Ils dissertent aussi de la tradition, du maraboutisme, de leurs origines sociales, familiales, et de leur ancrage local dans un pays où cohabitent l’animisme, l’islam et le christianisme. En ceci, la caméra de Joris Lachaise est pour eux une fenêtre à travers laquelle ils peuvent s’adresser à ce monde, qui les rejette et les craint. Le regard du réalisateur confirme, s’il le fallait encore, que les fous sont ceux qui parlent le mieux de la folie et ce qu’ils ont à en dire est la meilleurs grille d’interprétation pour les soignants.
En filigrane, toujours, ce film témoigne aussi d’ô combien la colonisation et la médecine occidentale ont modifié le statut du fou en Afrique. Cette place varie certes en fonction des pays, des régions, des villages et des croyances. Mais on ne les enfermait pas avant la colonisation. Ils étaient parfois protégés par l’ensemble de la communauté, envisagés même comme de bons présages. D’autres diront qu’avant la colonisation on ne les soignait pas, qu’on les laissait errer nus et hirsutes dans les rues, qu’on les abandonnait à leur sort, voire qu’on les tuait…
Comment soigner la maladie mentale quand elle est une résurgence de la société ? Comment apprivoiser la jungle et ses fauves à qui l’on prône le vide quand ils ne songent qu’à le combler ? Quelle est la responsabilité de la colonisation dans cet écartèlement identitaire entre tradition et « modernité » ? Ne doit-on pas comprendre ceux qui désertent la « réalité » devant la pure schizophrénie de l’humanité ? Les soignés le disent très bien :
« La folie n’existe pas. La maladie mentale c’est l’histoire. »
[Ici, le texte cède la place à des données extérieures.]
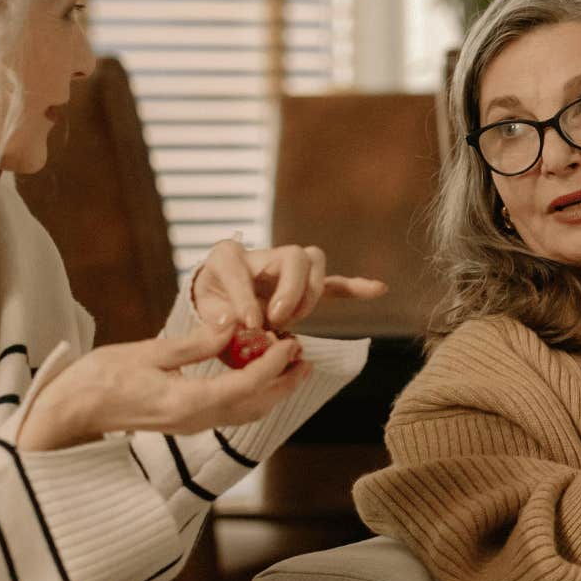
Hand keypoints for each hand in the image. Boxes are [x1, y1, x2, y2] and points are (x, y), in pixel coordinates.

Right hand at [17, 319, 309, 450]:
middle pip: (255, 406)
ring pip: (245, 413)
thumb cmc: (98, 379)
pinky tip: (253, 376)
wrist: (69, 414)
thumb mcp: (147, 352)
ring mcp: (189, 425)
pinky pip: (229, 412)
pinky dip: (250, 395)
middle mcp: (194, 420)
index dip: (274, 365)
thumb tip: (232, 325)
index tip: (291, 343)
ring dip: (272, 391)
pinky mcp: (183, 422)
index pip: (246, 385)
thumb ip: (194, 343)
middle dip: (284, 383)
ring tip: (289, 368)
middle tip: (305, 357)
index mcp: (187, 402)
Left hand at [191, 240, 387, 330]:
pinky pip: (333, 283)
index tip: (250, 326)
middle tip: (277, 319)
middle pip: (293, 255)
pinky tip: (378, 289)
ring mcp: (284, 268)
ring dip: (310, 294)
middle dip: (291, 290)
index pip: (239, 269)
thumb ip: (214, 322)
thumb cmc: (209, 308)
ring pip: (313, 262)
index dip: (245, 299)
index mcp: (226, 256)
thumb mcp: (202, 314)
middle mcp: (260, 254)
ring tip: (292, 320)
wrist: (214, 304)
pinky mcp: (302, 285)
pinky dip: (353, 287)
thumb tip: (235, 325)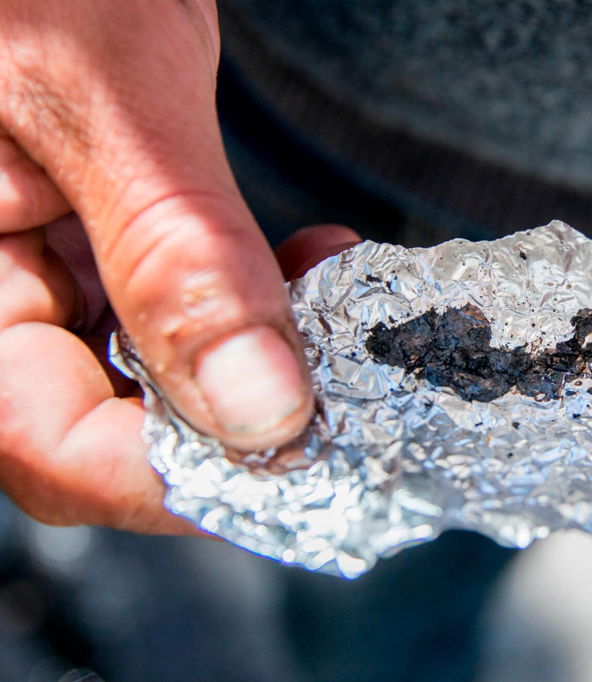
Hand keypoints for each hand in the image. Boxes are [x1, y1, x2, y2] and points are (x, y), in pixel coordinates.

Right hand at [0, 2, 351, 531]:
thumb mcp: (102, 88)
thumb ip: (174, 251)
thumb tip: (261, 414)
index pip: (52, 447)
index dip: (184, 477)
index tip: (309, 454)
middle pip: (110, 433)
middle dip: (242, 422)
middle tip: (346, 385)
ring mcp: (40, 273)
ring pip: (156, 382)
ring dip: (262, 364)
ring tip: (333, 301)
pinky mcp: (94, 244)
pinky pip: (174, 316)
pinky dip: (251, 307)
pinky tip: (307, 268)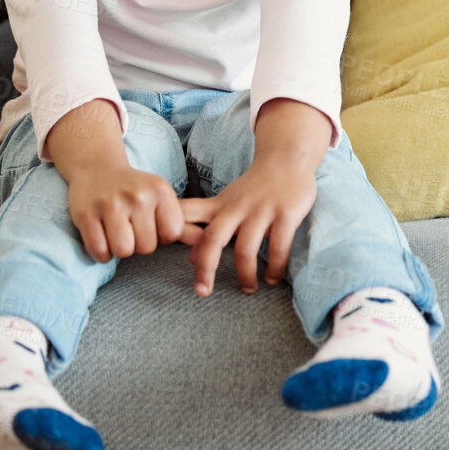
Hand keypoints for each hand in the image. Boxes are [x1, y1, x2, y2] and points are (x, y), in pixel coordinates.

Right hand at [66, 161, 194, 264]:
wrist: (96, 168)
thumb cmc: (134, 190)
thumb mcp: (161, 198)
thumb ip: (183, 222)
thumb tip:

Ces interrogations, dont les réponses se situent bien sûr dans la question, renverront aux travaux du psychiatre et philosophe pan-africain Frantz Fanon. A ce que l’Afrique a laissé échapper d’elle même, à ce qu’elle a accepté qu’on lui vole peut-être aussi. Et à ce qu’on ne lui rendra pas. Les enjeux sont bien trop énormes.
On est également touchés par ces soignants, ces médecins prisonniers de leur propre écartèlement, souhaitant reconstituer cette école de Dakar où la tradi-thérapie se mêlait à la psychiatrie occidentale. Au Sénégal, ce pays où le psychiatre conclut un entretien téléphonique avec un patient par un « Dieu vous garde ». On ne doutera pas un instant de la bienveillance et de l’écoute de ces médecins, même quand un de ces derniers préfèrent botter en touche et ne pas enfermer Khady dans un diagnostic qui lui ferait peut-être plus de mal que de bien. On rit même parfois, dans ce que la folie des fous nous renvoient de la nôtre. Et on est pétrifiés aussi, quand dans une loghorrée troublante de maîtrise et de distance un patient explique quand et comment il a égorgé sa mère.
De manière plus philosophique, politique que sociologique, Joris Lachaise dépeint avec brio et pudeur une plongée sans filtre dans les arcanes de la folie. Si on devine à plusieurs moments l’influence du cinéma expérimental de ces débuts sur ces choix de cadre et de plans, surtout lors de ses captures des rites curatifs traditionnels, elle n’intervient jamais vainement en artifice. Bien plus qu’un film et qu’un documentaire, Ce qu’il reste de la folie est un hommage aussi vibrant que terrifiant à « ces damnés de la terre ».